* [Exercise instructions] Looking at the listing below, how many lines include "SELECT"? Answer with the number only.
BEGIN Data excerpts
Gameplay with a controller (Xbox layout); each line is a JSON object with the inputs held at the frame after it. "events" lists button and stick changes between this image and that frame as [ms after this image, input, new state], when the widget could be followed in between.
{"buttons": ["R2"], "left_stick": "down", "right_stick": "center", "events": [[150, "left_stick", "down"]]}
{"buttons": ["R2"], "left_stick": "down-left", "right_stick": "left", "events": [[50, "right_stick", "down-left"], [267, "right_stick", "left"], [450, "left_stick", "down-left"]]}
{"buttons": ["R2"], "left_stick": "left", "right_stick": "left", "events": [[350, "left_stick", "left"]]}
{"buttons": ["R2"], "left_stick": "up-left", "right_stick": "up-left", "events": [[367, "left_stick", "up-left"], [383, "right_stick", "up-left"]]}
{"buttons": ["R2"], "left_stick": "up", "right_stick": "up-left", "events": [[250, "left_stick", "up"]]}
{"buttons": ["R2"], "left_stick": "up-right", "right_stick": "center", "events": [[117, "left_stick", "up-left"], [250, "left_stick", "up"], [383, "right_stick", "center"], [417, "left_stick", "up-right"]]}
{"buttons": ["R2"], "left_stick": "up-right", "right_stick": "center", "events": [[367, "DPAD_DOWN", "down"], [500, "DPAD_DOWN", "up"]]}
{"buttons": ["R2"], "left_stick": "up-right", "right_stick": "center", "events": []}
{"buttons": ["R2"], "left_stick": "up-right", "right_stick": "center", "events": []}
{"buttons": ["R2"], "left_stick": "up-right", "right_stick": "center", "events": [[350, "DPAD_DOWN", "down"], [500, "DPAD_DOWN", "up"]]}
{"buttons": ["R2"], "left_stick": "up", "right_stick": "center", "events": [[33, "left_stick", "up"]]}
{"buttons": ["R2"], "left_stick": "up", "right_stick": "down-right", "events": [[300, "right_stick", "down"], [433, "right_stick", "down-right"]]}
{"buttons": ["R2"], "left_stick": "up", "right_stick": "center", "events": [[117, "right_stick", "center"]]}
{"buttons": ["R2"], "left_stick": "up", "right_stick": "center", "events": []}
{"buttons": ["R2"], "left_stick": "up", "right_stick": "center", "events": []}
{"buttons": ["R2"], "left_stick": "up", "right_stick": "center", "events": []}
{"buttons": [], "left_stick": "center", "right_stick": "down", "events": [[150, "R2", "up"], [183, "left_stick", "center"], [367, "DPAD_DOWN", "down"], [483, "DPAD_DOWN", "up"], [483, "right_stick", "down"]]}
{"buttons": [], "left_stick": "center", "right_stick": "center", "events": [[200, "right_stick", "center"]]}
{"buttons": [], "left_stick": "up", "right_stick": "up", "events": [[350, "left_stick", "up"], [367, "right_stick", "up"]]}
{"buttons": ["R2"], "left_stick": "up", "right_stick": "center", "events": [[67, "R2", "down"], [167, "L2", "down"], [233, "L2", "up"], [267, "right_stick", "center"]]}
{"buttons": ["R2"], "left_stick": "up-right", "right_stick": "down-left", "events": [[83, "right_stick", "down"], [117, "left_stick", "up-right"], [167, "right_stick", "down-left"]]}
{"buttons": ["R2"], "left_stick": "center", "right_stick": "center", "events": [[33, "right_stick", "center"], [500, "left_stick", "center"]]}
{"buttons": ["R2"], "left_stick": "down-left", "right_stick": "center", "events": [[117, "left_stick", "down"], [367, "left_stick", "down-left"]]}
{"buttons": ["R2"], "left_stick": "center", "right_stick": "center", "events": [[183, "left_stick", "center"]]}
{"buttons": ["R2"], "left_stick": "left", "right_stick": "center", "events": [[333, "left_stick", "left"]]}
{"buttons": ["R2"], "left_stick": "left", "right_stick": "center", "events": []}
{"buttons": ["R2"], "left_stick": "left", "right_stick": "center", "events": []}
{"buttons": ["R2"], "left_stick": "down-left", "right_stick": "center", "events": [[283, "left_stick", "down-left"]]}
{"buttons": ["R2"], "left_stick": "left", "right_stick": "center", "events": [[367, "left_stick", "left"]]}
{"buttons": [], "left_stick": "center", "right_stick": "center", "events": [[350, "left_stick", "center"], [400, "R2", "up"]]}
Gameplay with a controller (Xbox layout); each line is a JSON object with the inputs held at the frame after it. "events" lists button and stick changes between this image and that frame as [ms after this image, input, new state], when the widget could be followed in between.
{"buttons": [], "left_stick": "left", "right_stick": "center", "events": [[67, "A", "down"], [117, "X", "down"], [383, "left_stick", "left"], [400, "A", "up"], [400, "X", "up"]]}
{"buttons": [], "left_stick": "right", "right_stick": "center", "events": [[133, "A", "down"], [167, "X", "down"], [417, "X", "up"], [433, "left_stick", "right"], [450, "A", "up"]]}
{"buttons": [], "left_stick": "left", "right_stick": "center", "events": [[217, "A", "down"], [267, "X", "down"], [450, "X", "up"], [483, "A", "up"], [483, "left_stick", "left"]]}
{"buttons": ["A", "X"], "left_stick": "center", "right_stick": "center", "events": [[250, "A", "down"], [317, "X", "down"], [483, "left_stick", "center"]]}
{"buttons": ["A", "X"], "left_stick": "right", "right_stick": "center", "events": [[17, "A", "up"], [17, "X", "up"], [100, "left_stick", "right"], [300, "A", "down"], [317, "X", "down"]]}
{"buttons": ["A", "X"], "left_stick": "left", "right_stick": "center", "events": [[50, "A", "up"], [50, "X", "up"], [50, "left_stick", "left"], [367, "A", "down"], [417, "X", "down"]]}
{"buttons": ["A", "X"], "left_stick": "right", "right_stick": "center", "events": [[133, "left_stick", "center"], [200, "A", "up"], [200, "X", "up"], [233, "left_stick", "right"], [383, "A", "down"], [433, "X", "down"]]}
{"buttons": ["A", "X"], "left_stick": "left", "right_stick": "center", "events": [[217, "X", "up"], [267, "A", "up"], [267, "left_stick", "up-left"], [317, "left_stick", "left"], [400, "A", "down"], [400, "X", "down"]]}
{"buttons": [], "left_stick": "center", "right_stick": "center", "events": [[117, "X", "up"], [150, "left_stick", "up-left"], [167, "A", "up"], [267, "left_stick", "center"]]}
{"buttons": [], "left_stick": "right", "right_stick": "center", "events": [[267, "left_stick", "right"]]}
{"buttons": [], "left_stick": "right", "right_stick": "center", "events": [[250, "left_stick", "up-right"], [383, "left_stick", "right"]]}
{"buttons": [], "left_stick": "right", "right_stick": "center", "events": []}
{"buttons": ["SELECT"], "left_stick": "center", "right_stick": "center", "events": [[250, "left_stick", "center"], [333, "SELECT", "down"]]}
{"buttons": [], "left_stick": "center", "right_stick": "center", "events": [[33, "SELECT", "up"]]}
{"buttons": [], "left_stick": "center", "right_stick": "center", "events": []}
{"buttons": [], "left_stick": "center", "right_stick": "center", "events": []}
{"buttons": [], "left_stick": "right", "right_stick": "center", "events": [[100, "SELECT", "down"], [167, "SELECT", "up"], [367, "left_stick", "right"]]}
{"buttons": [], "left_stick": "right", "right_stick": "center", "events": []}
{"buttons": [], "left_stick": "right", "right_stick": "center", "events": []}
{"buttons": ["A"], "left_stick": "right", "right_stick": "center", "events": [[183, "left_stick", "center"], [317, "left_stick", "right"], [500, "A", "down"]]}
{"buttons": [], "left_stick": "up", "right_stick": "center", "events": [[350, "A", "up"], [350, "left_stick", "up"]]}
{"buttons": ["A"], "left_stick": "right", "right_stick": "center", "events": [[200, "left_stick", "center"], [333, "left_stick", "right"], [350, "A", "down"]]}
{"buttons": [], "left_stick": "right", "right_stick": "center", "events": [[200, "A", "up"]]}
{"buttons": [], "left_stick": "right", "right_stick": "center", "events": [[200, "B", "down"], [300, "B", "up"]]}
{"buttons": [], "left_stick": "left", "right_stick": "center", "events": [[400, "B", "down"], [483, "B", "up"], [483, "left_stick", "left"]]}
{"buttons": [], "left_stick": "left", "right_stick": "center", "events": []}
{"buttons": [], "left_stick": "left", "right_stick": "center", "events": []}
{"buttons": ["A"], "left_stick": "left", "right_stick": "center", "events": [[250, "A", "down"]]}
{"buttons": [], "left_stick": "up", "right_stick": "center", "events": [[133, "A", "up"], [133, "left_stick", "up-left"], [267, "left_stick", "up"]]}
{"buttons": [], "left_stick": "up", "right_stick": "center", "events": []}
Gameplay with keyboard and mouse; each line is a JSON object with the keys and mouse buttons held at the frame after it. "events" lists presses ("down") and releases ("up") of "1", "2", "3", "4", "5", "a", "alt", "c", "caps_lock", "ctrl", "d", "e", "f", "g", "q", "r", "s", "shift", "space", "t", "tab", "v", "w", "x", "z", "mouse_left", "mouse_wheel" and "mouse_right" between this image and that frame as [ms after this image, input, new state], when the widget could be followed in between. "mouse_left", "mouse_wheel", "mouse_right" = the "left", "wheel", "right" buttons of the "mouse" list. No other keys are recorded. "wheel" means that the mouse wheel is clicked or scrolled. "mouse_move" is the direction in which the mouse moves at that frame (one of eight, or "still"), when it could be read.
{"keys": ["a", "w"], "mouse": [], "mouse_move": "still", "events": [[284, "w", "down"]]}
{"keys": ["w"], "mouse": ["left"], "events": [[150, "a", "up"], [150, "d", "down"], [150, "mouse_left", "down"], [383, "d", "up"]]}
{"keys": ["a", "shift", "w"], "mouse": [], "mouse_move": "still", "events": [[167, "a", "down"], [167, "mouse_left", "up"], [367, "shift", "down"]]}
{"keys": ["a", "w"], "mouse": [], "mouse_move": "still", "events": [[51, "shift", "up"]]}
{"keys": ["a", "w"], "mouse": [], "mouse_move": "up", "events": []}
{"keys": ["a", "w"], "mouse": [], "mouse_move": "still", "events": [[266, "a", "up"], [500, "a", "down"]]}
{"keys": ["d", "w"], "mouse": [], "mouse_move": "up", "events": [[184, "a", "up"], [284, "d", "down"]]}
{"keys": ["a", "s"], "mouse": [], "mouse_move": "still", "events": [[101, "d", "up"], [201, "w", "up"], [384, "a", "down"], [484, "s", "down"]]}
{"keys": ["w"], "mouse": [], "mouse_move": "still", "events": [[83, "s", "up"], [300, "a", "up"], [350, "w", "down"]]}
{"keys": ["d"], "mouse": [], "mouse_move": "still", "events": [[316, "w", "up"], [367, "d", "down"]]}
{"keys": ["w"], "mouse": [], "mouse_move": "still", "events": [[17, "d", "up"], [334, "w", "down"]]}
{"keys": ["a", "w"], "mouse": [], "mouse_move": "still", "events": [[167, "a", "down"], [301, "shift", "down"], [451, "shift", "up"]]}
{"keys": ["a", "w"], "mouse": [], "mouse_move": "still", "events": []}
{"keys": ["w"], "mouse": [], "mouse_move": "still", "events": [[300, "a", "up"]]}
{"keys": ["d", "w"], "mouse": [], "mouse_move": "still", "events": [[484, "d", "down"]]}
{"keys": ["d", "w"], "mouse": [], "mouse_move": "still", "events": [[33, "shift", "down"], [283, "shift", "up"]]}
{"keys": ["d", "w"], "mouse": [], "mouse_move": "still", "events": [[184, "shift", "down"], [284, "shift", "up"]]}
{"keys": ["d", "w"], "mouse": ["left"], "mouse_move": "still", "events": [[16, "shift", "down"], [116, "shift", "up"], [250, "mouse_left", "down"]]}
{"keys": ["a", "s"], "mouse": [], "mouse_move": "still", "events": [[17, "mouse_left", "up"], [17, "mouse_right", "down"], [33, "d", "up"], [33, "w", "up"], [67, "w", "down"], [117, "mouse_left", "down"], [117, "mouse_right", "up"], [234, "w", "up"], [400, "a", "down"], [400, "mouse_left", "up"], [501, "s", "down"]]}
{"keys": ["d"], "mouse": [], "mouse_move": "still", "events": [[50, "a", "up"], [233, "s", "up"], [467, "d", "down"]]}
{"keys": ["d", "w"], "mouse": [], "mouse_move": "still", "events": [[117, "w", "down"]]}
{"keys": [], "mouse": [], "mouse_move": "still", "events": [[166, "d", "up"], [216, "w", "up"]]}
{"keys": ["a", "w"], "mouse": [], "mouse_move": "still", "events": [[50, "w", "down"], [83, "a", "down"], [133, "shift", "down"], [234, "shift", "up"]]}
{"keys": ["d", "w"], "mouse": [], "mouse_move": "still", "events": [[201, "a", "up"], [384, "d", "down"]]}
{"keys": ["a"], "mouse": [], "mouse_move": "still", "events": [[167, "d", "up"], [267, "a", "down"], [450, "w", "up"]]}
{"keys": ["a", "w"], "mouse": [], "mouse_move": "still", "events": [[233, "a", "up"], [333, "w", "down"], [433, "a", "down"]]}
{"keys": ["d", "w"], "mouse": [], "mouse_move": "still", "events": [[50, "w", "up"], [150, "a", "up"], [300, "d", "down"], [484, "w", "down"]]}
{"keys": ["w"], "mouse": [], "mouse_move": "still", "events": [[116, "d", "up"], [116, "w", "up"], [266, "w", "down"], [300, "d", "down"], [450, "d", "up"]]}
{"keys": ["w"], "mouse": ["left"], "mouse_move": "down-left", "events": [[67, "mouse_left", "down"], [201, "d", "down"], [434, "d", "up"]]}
END Data excerpts
* [Reply] 3